> [PROBLEM STATEMENT]: Reproduce each of the following lines verbatim, keeping their original order and wording.

> [MATERIAL SHOWN]:

····················

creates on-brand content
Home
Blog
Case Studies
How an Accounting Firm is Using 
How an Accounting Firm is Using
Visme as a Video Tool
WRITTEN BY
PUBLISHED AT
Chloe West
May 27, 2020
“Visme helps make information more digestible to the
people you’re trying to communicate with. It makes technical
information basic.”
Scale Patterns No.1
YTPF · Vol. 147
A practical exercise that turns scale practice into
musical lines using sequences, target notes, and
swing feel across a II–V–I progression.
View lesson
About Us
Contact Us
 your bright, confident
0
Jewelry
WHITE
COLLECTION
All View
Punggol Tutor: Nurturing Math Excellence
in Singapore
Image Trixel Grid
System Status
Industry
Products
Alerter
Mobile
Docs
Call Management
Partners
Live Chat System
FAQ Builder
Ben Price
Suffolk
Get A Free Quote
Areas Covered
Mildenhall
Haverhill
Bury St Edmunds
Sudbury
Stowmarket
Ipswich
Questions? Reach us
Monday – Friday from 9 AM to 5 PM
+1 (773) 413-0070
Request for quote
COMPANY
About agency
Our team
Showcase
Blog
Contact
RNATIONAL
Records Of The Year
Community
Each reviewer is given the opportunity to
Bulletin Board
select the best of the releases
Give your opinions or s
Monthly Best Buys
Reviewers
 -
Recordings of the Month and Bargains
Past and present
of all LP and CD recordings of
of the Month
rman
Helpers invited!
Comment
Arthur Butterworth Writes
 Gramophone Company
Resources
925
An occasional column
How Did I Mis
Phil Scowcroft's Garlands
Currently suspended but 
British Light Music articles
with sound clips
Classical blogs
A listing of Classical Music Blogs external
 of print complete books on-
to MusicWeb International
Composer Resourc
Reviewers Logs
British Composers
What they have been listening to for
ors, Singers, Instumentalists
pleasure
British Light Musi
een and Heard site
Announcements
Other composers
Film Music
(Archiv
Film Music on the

····················

> [RESPONSE FOR THIS EXERCISE]:
creates on-brand content
Home
Blog
Case Studies
How an Accounting Firm is Using 
How an Accounting Firm is Using
Visme as a Video Tool
WRITTEN BY
PUBLISHED AT
Chloe West
May 27, 2020
“Visme helps make information more digestible to the
people you’re trying to communicate with. It makes technical
information basic.”
Scale Patterns No.1
YTPF · Vol. 147
A practical exercise that turns scale practice into
musical lines using sequences, target notes, and
swing feel across a II–V–I progression.
View lesson
About Us
Contact Us
 your bright, confident
0
Jewelry
WHITE
COLLECTION
All View
Punggol Tutor: Nurturing Math Excellence
in Singapore
Image Trixel Grid
System Status
Industry
Products
Alerter
Mobile
Docs
Call Management
Partners
Live Chat System
FAQ Builder
Ben Price
Suffolk
Get A Free Quote
Areas Covered
Mildenhall
Haverhill
Bury St Edmunds
Sudbury
Stowmarket
Ipswich
Questions? Reach us
Monday – Friday from 9 AM to 5 PM
+1 (773) 413-0070
Request for quote
COMPANY
About agency
Our team
Showcase
Blog
Contact
RNATIONAL
Records Of The Year
Community
Each reviewer is given the opportunity to
Bulletin Board
select the best of the releases
Give your opinions or s
Monthly Best Buys
Reviewers
 -
Recordings of the Month and Bargains
Past and present
of all LP and CD recordings of
of the Month
rman
Helpers invited!
Comment
Arthur Butterworth Writes
 Gramophone Company
Resources
925
An occasional column
How Did I Mis
Phil Scowcroft's Garlands
Currently suspended but 
British Light Music articles
with sound clips
Classical blogs
A listing of Classical Music Blogs external
 of print complete books on-
to MusicWeb International
Composer Resourc
Reviewers Logs
British Composers
What they have been listening to for
ors, Singers, Instumentalists
pleasure
British Light Musi
een and Heard site
Announcements
Other composers
Film Music
(Archiv
Film Music on the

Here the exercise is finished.